-- Problem requirements --
Copy the result of filtering the entries below for lines that include the string "policy".

-- Supplied entries --
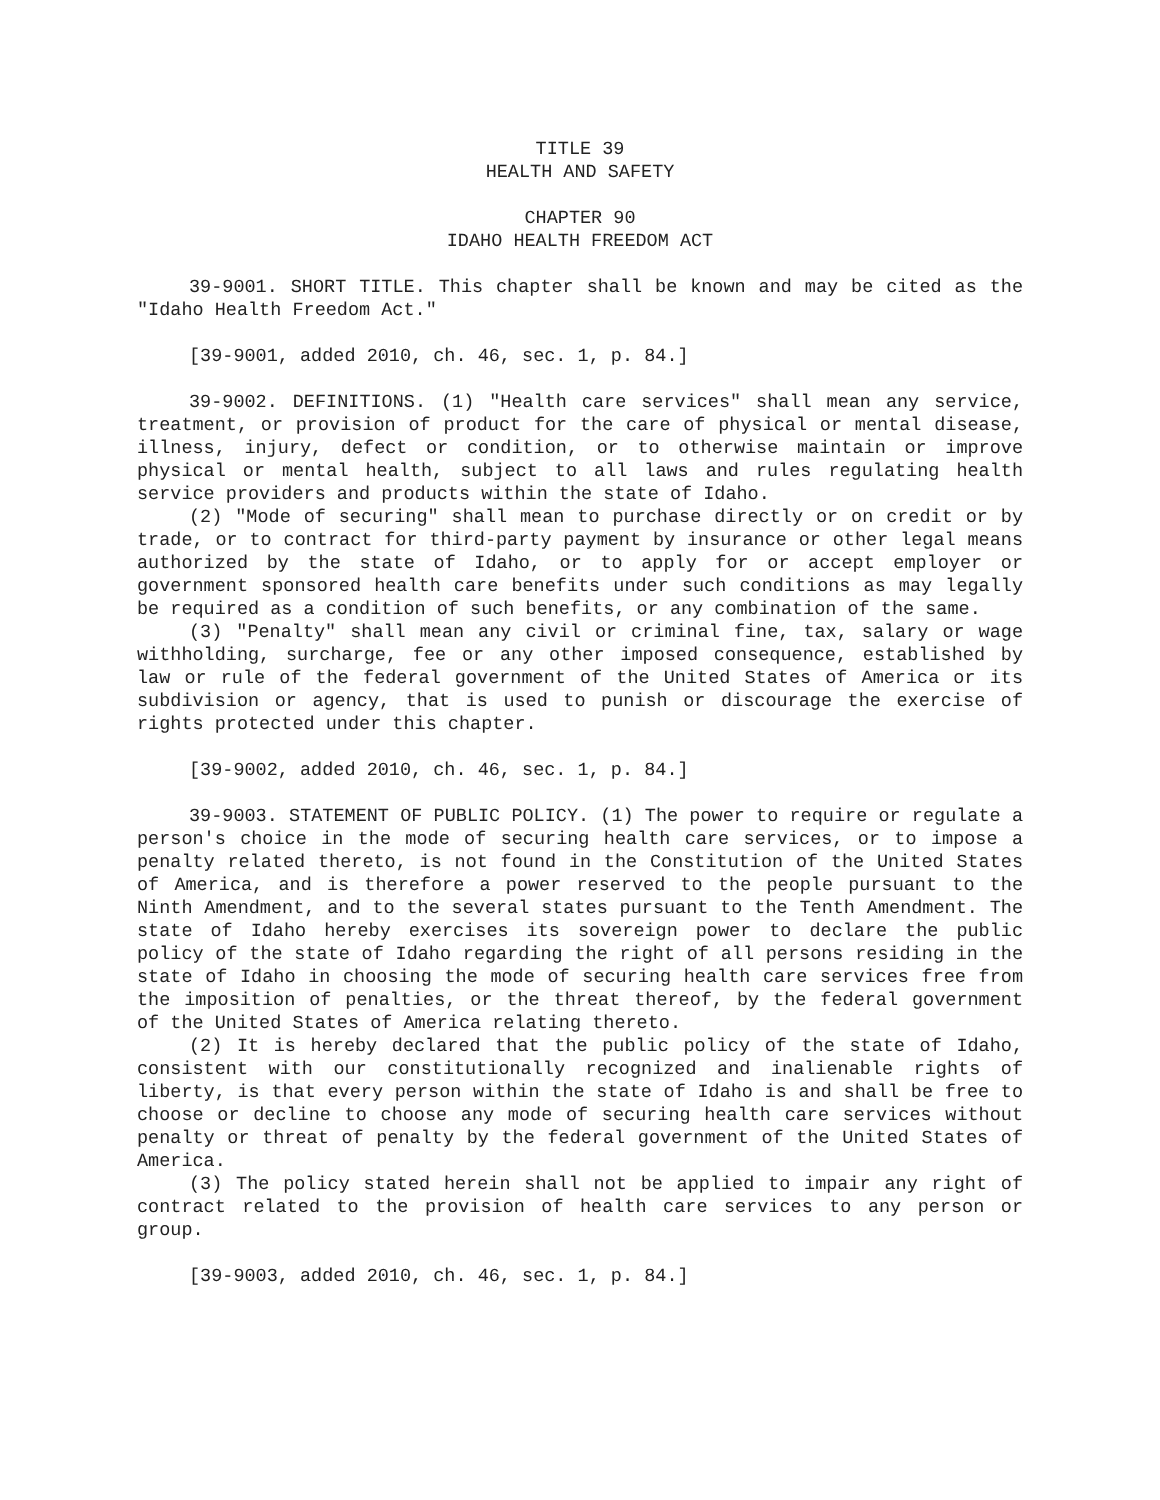TITLE 39
HEALTH AND SAFETY
CHAPTER 90
IDAHO HEALTH FREEDOM ACT
39-9001. SHORT TITLE. This chapter shall be known and may be cited as the "Idaho Health Freedom Act."
[39-9001, added 2010, ch. 46, sec. 1, p. 84.]
39-9002. DEFINITIONS. (1) "Health care services" shall mean any service, treatment, or provision of product for the care of physical or mental disease, illness, injury, defect or condition, or to otherwise maintain or improve physical or mental health, subject to all laws and rules regulating health service providers and products within the state of Idaho.
(2) "Mode of securing" shall mean to purchase directly or on credit or by trade, or to contract for third-party payment by insurance or other legal means authorized by the state of Idaho, or to apply for or accept employer or government sponsored health care benefits under such conditions as may legally be required as a condition of such benefits, or any combination of the same.
(3) "Penalty" shall mean any civil or criminal fine, tax, salary or wage withholding, surcharge, fee or any other imposed consequence, established by law or rule of the federal government of the United States of America or its subdivision or agency, that is used to punish or discourage the exercise of rights protected under this chapter.
[39-9002, added 2010, ch. 46, sec. 1, p. 84.]
39-9003. STATEMENT OF PUBLIC POLICY. (1) The power to require or regulate a person's choice in the mode of securing health care services, or to impose a penalty related thereto, is not found in the Constitution of the United States of America, and is therefore a power reserved to the people pursuant to the Ninth Amendment, and to the several states pursuant to the Tenth Amendment. The state of Idaho hereby exercises its sovereign power to declare the public policy of the state of Idaho regarding the right of all persons residing in the state of Idaho in choosing the mode of securing health care services free from the imposition of penalties, or the threat thereof, by the federal government of the United States of America relating thereto.
(2) It is hereby declared that the public policy of the state of Idaho, consistent with our constitutionally recognized and inalienable rights of liberty, is that every person within the state of Idaho is and shall be free to choose or decline to choose any mode of securing health care services without penalty or threat of penalty by the federal government of the United States of America.
(3) The policy stated herein shall not be applied to impair any right of contract related to the provision of health care services to any person or group.
[39-9003, added 2010, ch. 46, sec. 1, p. 84.]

-- Output for this task --
39-9003. STATEMENT OF PUBLIC POLICY. (1) The power to require or regulate a person's choice in the mode of securing health care services, or to impose a penalty related thereto, is not found in the Constitution of the United States of America, and is therefore a power reserved to the people pursuant to the Ninth Amendment, and to the several states pursuant to the Tenth Amendment. The state of Idaho hereby exercises its sovereign power to declare the public policy of the state of Idaho regarding the right of all persons residing in the state of Idaho in choosing the mode of securing health care services free from the imposition of penalties, or the threat thereof, by the federal government of the United States of America relating thereto.
(2) It is hereby declared that the public policy of the state of Idaho, consistent with our constitutionally recognized and inalienable rights of liberty, is that every person within the state of Idaho is and shall be free to choose or decline to choose any mode of securing health care services without penalty or threat of penalty by the federal government of the United States of America.
(3) The policy stated herein shall not be applied to impair any right of contract related to the provision of health care services to any person or group.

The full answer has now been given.